▶ [RECORD LIST]:
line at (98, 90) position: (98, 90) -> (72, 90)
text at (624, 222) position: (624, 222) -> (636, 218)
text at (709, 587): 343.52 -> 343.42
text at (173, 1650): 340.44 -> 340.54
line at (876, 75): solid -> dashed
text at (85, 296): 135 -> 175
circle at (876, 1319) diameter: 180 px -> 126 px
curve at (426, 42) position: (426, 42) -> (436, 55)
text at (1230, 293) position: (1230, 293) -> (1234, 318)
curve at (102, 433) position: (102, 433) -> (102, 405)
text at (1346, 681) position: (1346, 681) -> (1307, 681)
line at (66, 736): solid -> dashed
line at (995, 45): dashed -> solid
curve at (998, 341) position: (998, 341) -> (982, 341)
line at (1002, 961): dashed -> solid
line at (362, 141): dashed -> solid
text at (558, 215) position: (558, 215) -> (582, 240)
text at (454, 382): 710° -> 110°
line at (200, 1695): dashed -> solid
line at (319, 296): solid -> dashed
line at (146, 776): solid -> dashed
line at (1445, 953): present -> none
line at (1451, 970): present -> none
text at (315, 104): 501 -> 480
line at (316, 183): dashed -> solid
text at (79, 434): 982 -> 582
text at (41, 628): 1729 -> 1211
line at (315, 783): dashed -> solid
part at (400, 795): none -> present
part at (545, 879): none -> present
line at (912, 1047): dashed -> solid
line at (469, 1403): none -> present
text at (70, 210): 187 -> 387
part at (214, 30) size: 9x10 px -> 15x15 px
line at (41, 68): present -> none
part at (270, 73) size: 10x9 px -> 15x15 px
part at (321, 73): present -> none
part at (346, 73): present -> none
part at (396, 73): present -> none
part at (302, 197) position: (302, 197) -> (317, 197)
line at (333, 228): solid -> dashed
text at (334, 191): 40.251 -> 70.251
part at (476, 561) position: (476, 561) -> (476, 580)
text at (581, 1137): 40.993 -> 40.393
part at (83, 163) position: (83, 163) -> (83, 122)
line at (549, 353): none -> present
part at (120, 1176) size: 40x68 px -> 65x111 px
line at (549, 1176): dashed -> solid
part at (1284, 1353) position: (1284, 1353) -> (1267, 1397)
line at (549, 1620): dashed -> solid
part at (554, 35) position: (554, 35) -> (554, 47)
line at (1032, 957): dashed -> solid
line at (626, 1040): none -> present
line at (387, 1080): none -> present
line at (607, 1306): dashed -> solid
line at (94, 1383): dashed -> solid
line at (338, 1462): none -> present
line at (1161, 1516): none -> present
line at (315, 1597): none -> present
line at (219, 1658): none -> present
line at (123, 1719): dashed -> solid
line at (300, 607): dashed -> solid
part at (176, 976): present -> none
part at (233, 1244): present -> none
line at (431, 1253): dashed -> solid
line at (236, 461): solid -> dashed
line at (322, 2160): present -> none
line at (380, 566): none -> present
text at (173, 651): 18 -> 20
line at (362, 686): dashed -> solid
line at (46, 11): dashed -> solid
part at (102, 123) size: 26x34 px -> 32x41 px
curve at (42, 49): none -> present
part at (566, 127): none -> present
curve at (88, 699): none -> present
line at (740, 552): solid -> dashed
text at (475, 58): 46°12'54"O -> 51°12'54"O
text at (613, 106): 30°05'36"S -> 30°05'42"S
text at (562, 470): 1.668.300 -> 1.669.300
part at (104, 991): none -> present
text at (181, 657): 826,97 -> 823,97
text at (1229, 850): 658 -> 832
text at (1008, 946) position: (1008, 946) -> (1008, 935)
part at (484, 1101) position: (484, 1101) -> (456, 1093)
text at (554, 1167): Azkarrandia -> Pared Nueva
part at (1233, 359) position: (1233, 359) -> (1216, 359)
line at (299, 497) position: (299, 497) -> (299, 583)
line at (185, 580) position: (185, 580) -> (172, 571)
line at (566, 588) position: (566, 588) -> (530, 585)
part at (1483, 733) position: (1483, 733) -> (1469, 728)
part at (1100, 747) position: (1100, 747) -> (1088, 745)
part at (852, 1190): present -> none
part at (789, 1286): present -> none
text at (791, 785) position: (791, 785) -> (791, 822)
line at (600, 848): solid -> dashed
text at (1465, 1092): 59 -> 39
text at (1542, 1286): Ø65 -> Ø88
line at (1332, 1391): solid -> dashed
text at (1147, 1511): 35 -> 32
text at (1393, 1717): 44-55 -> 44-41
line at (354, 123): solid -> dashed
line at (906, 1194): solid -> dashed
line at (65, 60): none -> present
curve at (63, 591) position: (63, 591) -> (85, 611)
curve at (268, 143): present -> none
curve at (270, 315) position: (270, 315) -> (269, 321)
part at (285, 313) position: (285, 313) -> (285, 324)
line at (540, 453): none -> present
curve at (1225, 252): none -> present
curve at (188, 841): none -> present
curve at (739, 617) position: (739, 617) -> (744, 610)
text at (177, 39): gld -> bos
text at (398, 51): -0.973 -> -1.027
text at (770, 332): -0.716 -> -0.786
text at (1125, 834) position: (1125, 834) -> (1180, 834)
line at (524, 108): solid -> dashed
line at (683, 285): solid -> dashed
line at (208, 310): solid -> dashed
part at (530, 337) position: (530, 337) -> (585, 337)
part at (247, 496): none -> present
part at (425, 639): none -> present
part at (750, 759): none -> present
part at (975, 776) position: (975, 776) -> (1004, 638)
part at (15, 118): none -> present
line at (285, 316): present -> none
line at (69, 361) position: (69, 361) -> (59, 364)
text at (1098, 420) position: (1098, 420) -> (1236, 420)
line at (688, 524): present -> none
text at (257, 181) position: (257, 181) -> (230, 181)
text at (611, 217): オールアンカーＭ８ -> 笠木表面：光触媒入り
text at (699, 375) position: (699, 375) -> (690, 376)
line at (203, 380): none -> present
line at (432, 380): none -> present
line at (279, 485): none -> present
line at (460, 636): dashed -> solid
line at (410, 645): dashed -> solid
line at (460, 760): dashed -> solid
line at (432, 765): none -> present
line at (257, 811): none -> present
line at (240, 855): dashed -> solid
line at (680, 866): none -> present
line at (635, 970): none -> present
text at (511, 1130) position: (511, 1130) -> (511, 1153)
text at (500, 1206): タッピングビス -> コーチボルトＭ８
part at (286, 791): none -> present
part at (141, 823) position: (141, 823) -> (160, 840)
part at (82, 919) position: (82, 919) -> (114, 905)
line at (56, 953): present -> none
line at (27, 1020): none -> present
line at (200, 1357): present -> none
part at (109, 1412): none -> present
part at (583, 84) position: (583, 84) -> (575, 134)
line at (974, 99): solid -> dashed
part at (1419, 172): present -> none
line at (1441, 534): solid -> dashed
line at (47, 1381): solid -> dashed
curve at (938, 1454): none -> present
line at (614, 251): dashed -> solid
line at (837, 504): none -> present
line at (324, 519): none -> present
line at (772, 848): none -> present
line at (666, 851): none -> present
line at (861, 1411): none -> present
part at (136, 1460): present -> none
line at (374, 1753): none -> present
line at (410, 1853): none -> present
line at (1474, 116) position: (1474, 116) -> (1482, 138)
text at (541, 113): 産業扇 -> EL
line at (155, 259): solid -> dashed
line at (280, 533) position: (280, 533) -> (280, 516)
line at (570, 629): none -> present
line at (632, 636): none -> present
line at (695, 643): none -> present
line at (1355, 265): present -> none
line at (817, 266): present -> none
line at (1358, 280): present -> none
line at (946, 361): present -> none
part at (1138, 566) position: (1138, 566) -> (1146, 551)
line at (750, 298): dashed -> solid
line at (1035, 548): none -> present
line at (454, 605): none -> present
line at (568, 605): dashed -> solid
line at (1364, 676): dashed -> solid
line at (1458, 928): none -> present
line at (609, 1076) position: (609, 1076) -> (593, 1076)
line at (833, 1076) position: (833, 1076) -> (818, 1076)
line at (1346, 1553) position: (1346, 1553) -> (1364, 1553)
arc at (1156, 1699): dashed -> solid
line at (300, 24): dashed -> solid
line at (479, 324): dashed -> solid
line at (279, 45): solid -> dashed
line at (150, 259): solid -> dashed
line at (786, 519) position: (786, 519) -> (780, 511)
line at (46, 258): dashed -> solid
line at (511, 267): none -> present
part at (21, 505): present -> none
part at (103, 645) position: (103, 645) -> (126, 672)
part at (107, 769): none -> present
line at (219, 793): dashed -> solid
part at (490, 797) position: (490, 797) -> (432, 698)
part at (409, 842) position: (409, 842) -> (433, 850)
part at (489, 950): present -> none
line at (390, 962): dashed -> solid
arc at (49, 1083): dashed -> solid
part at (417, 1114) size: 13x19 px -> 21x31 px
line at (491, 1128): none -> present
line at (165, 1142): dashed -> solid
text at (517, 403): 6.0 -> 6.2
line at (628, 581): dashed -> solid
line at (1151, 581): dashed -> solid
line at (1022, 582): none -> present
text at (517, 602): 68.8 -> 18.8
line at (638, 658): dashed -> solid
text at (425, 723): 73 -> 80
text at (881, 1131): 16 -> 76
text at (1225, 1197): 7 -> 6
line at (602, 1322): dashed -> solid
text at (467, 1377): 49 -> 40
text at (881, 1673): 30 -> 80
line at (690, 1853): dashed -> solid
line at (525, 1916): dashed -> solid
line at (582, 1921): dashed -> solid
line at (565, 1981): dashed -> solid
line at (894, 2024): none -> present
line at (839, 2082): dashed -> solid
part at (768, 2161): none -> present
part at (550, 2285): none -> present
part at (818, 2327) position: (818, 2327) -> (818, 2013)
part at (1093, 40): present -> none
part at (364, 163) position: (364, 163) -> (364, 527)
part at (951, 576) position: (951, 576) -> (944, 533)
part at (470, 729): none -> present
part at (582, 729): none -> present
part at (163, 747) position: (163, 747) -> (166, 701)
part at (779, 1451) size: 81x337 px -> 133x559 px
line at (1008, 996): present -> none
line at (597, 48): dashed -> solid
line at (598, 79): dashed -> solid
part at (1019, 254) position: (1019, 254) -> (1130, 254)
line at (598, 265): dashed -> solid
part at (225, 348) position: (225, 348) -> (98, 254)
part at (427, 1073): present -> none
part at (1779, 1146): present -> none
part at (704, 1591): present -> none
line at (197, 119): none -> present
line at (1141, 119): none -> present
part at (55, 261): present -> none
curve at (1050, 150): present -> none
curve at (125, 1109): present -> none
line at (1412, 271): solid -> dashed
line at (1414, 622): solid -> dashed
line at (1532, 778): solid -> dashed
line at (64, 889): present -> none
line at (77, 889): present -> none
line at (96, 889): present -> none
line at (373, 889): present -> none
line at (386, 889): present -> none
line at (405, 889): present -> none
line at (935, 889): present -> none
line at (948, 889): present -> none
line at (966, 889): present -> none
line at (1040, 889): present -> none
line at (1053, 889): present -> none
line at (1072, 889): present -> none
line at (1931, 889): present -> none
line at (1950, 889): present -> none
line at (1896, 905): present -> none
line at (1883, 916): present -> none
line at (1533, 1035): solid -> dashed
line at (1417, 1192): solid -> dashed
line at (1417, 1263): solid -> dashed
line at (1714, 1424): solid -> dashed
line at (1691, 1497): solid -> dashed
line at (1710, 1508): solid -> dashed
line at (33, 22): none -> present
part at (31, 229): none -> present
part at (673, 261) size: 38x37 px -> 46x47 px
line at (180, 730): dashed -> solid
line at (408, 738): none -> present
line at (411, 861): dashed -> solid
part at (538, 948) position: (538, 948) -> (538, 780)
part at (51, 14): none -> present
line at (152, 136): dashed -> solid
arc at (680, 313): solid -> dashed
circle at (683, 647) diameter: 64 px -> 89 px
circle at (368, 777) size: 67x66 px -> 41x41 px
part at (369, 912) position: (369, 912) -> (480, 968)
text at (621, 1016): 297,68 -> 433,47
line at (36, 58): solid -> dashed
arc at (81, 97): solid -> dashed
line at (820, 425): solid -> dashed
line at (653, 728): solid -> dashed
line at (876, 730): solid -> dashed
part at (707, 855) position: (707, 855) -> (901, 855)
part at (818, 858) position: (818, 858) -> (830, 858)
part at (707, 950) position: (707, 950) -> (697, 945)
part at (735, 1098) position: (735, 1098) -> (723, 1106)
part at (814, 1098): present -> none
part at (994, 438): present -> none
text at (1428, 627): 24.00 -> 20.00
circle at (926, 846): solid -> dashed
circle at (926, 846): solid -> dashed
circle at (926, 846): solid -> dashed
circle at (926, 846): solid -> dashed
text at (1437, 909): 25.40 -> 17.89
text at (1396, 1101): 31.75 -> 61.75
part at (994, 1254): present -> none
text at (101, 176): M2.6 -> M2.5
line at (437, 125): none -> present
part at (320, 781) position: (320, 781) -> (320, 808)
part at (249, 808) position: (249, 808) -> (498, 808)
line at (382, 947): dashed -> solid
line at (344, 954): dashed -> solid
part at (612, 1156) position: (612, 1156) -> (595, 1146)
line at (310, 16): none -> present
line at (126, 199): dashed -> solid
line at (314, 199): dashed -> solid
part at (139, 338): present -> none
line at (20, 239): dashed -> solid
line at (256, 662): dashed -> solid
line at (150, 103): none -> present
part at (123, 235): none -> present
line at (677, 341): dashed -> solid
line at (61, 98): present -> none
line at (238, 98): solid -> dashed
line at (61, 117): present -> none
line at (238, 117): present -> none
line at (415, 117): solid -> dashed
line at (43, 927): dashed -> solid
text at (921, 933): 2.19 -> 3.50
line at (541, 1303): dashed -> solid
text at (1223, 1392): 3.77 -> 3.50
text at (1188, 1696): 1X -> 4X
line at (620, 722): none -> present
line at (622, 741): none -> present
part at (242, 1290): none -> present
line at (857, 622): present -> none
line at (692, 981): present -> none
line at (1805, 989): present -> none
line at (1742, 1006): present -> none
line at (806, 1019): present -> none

▶ [WHAT YOU ARE ASKED TO DO]: Format the data above, from its first line through the line containing "curve at (426, 42)", as a JSON list of strings, with one string per line and blank lines omitted.

▶ [RESPONSE TO THIS EXERCISE]:
[
  "line at (98, 90) position: (98, 90) -> (72, 90)",
  "text at (624, 222) position: (624, 222) -> (636, 218)",
  "text at (709, 587): 343.52 -> 343.42",
  "text at (173, 1650): 340.44 -> 340.54",
  "line at (876, 75): solid -> dashed",
  "text at (85, 296): 135 -> 175",
  "circle at (876, 1319) diameter: 180 px -> 126 px",
  "curve at (426, 42) position: (426, 42) -> (436, 55)"
]